Quand Nuit Debout cherche à s’étendre aux quartiers populaires

Cet appel à étendre Nuit Debout aux quartiers populaires a été lancé quelques jours seulement après le 31 mars. Le 9 avril sur la place de la République à Paris, Almamy Kanouté (mouvement Emergence), prenait la parole pour inviter à « aller en banlieue, ne pas rester place de la République », parce qu’ « on est nombreux à se poser la question : où est la banlieue ? ». Et revenant sur son parcours personnel : « Je me suis intéressé à la politique parce que localement je sentais du mépris de la part des cols blancs de ma ville. Leur souhait c’était de me voir enfermé dans mon association, organiser des tournois de foot, des évènements culturels, rester enfermé dans mon quartier. Et le jour où j’ai quitté mon quartier, j’ai rencontré des gens intéressants ». Almamy Kanouté concluait sous un tonnerre d’applaudissements que « si on réussit à faire la fusion entre les Parisiens et les banlieusards, là, ils auront peur »

C’est bien la perspective de cette jonction qui était évoquée ce soir à Saint-Ouen. L’assemblée a duré deux heures trente au cours desquelles les gens ne cessaient d’affluer, certains attirés par la seule pancarte « Nuit Debout » suspendue à l’entrée du parc, tous ayant entendu parler du mouvement, de près ou de loin. L’AG a commencé avec un premier tour de parole et de présentation où chacun racontait un peu pourquoi il était là et ce qu’il attendait de la mobilisation.

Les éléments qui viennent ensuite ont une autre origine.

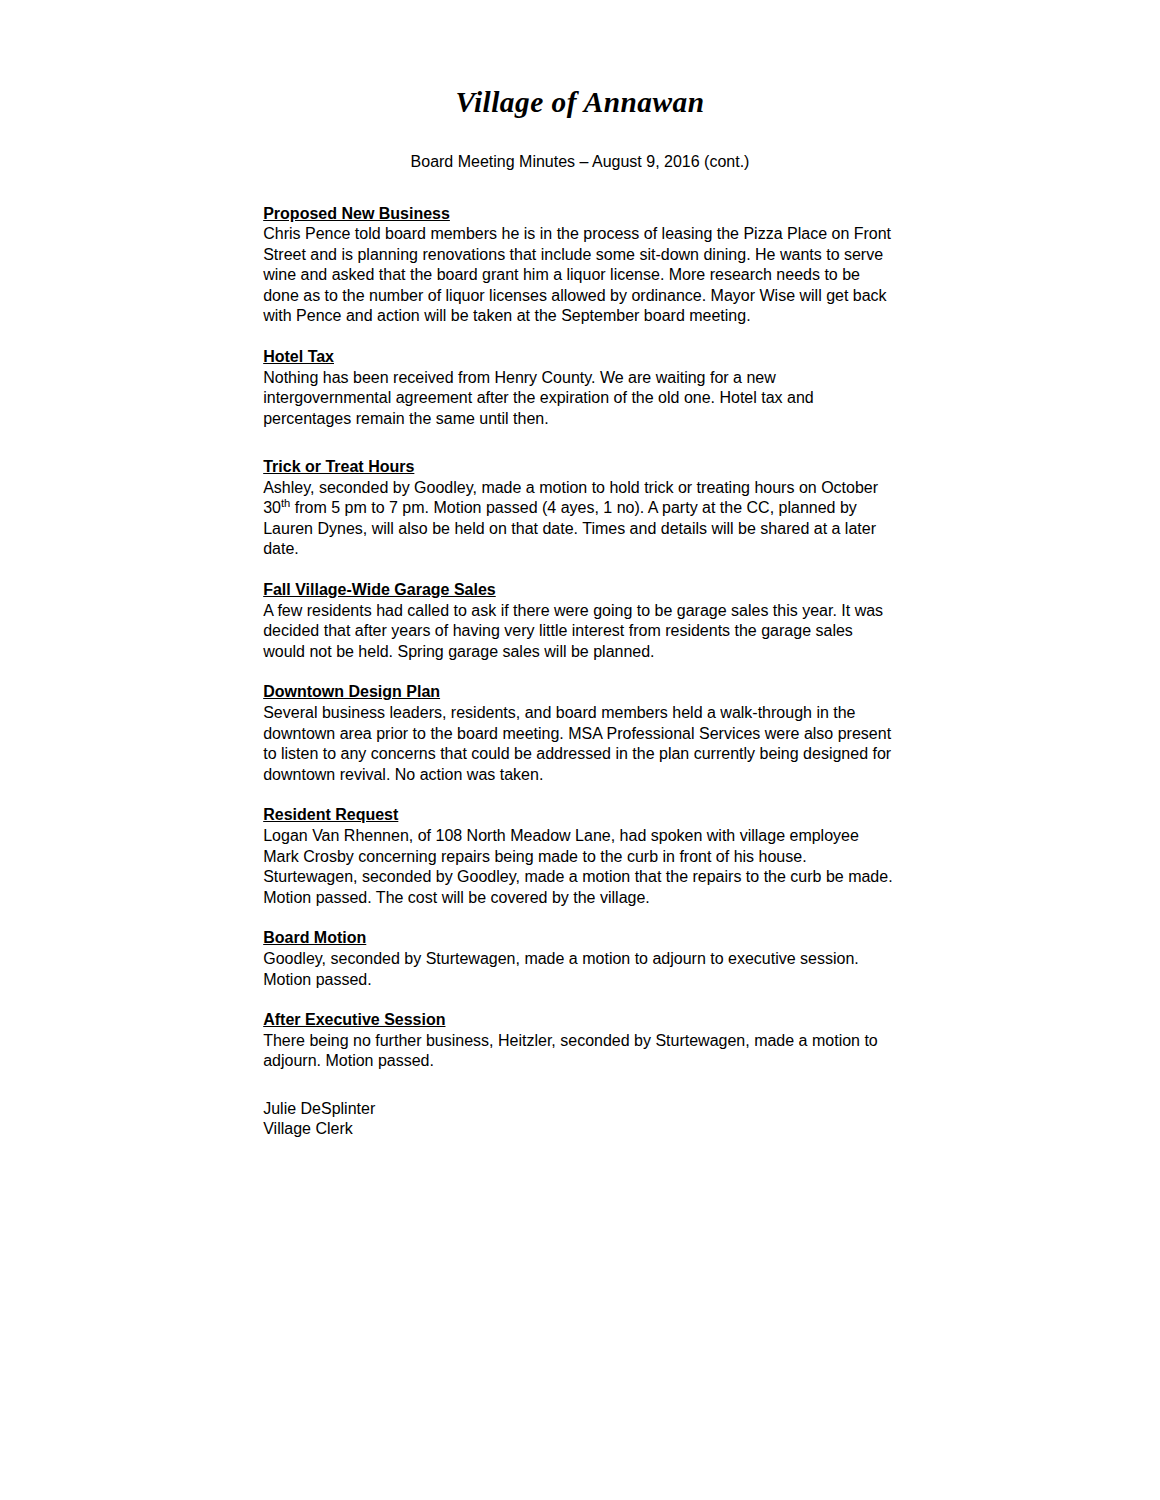Village of Annawan
Board Meeting Minutes – August 9, 2016 (cont.)
Proposed New Business
Chris Pence told board members he is in the process of leasing the Pizza Place on Front Street and is planning renovations that include some sit-down dining. He wants to serve wine and asked that the board grant him a liquor license. More research needs to be done as to the number of liquor licenses allowed by ordinance. Mayor Wise will get back with Pence and action will be taken at the September board meeting.
Hotel Tax
Nothing has been received from Henry County. We are waiting for a new intergovernmental agreement after the expiration of the old one. Hotel tax and percentages remain the same until then.
Trick or Treat Hours
Ashley, seconded by Goodley, made a motion to hold trick or treating hours on October 30th from 5 pm to 7 pm. Motion passed (4 ayes, 1 no). A party at the CC, planned by Lauren Dynes, will also be held on that date. Times and details will be shared at a later date.
Fall Village-Wide Garage Sales
A few residents had called to ask if there were going to be garage sales this year. It was decided that after years of having very little interest from residents the garage sales would not be held. Spring garage sales will be planned.
Downtown Design Plan
Several business leaders, residents, and board members held a walk-through in the downtown area prior to the board meeting. MSA Professional Services were also present to listen to any concerns that could be addressed in the plan currently being designed for downtown revival. No action was taken.
Resident Request
Logan Van Rhennen, of 108 North Meadow Lane, had spoken with village employee Mark Crosby concerning repairs being made to the curb in front of his house. Sturtewagen, seconded by Goodley, made a motion that the repairs to the curb be made. Motion passed. The cost will be covered by the village.
Board Motion
Goodley, seconded by Sturtewagen, made a motion to adjourn to executive session. Motion passed.
After Executive Session
There being no further business, Heitzler, seconded by Sturtewagen, made a motion to adjourn. Motion passed.
Julie DeSplinter
Village Clerk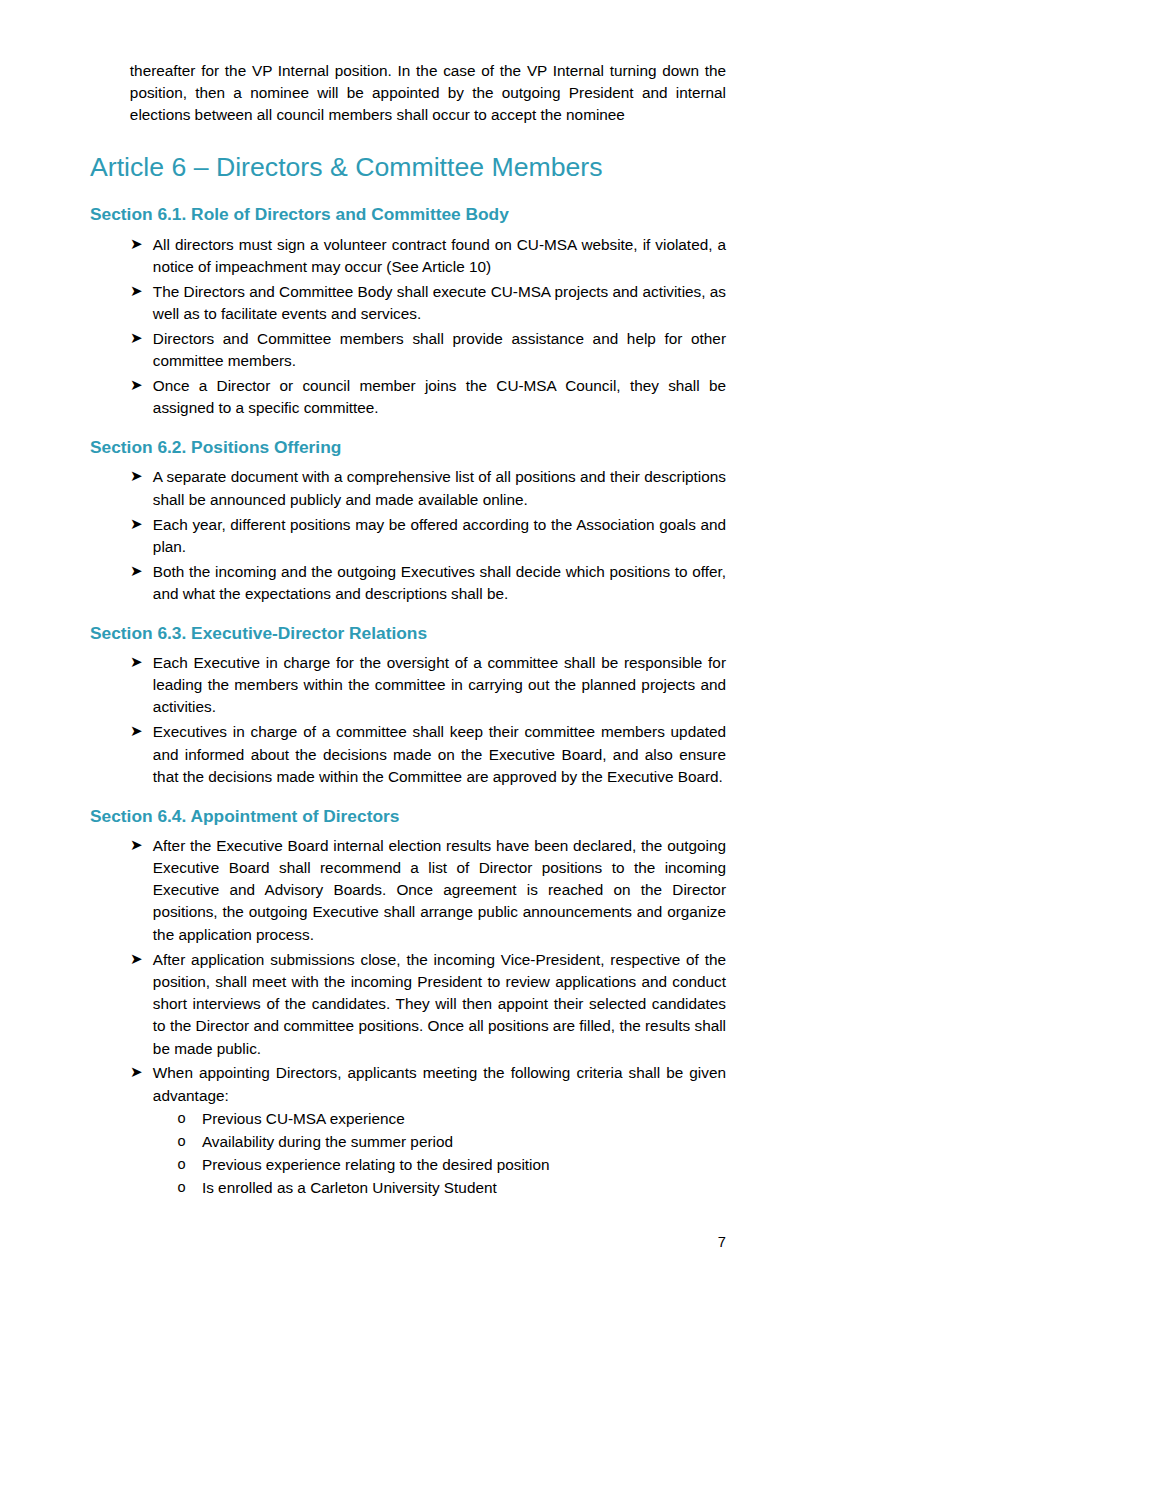thereafter for the VP Internal position. In the case of the VP Internal turning down the position, then a nominee will be appointed by the outgoing President and internal elections between all council members shall occur to accept the nominee
Article 6 – Directors & Committee Members
Section 6.1. Role of Directors and Committee Body
All directors must sign a volunteer contract found on CU-MSA website, if violated, a notice of impeachment may occur (See Article 10)
The Directors and Committee Body shall execute CU-MSA projects and activities, as well as to facilitate events and services.
Directors and Committee members shall provide assistance and help for other committee members.
Once a Director or council member joins the CU-MSA Council, they shall be assigned to a specific committee.
Section 6.2. Positions Offering
A separate document with a comprehensive list of all positions and their descriptions shall be announced publicly and made available online.
Each year, different positions may be offered according to the Association goals and plan.
Both the incoming and the outgoing Executives shall decide which positions to offer, and what the expectations and descriptions shall be.
Section 6.3. Executive-Director Relations
Each Executive in charge for the oversight of a committee shall be responsible for leading the members within the committee in carrying out the planned projects and activities.
Executives in charge of a committee shall keep their committee members updated and informed about the decisions made on the Executive Board, and also ensure that the decisions made within the Committee are approved by the Executive Board.
Section 6.4. Appointment of Directors
After the Executive Board internal election results have been declared, the outgoing Executive Board shall recommend a list of Director positions to the incoming Executive and Advisory Boards. Once agreement is reached on the Director positions, the outgoing Executive shall arrange public announcements and organize the application process.
After application submissions close, the incoming Vice-President, respective of the position, shall meet with the incoming President to review applications and conduct short interviews of the candidates. They will then appoint their selected candidates to the Director and committee positions. Once all positions are filled, the results shall be made public.
When appointing Directors, applicants meeting the following criteria shall be given advantage:
Previous CU-MSA experience
Availability during the summer period
Previous experience relating to the desired position
Is enrolled as a Carleton University Student
7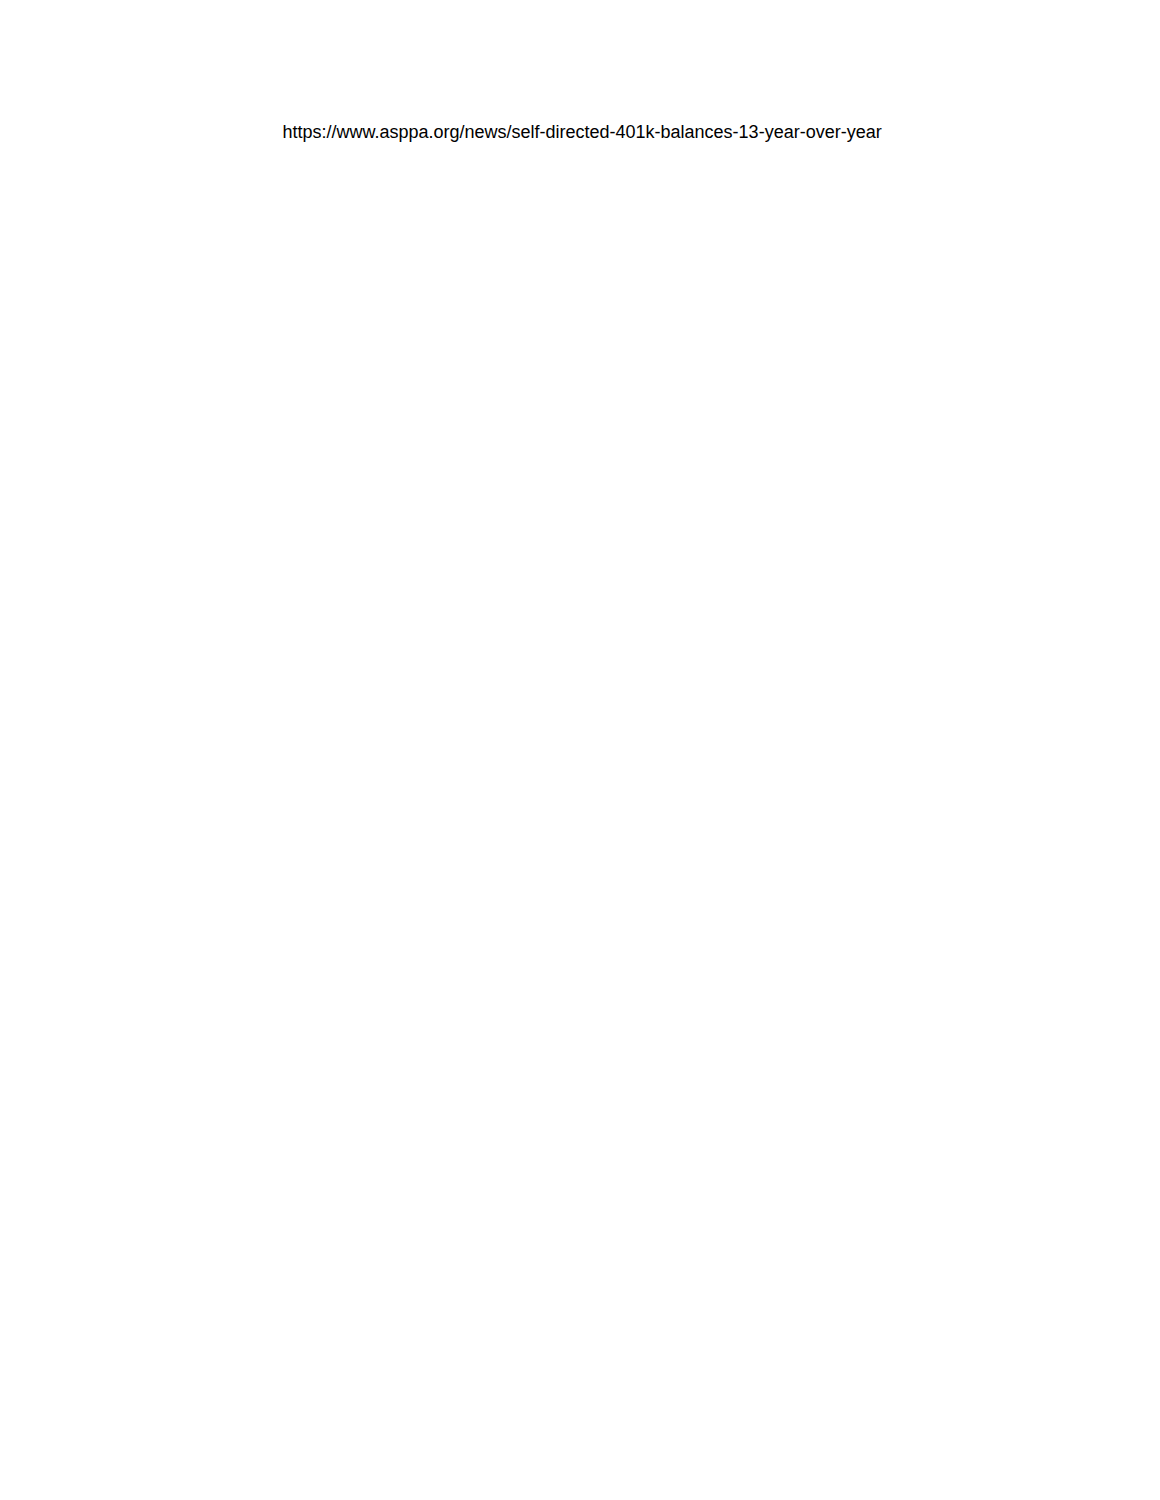https://www.asppa.org/news/self-directed-401k-balances-13-year-over-year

Contre la loi travail et bien plus, pour un autre modèle de société

Intervention après intervention, la parole se déliait et la colère s’exprimait, contre la loi travail mais bien plus largement, dénonçant les injustices de la société. « Ils veulent faire de nous de la chair à canon pour les élites, une poignée qui décide à la place de tous les autres », s’indignait l’un des présents. « On se bat contre le gouvernement, certes, mais la question c’est surtout de savoir si on veut un gouvernement », interrogeait une femme. « Au-delà des différentes luttes, la question qui se pose c’est celle du pouvoir », rebondissait un troisième, tandis que l’assemblée marquait son accord en tournant les deux mains en l’air. « Quand on voit que l’Etat débloque 650 millions pour les salaires des flics, après une seule manifestation, et qu’à côté de ça, ils proposent seulement 400 millions pour toute la jeunesse, c’est qu’il y a un problème » ; « On ne peut pas refuser que des personnes dorment dehors alors qu’il y a tant de richesses. Tant qu’une personne dort dehors, on ne peut pas considérer qu’on est une civilisation », entendait-on encore.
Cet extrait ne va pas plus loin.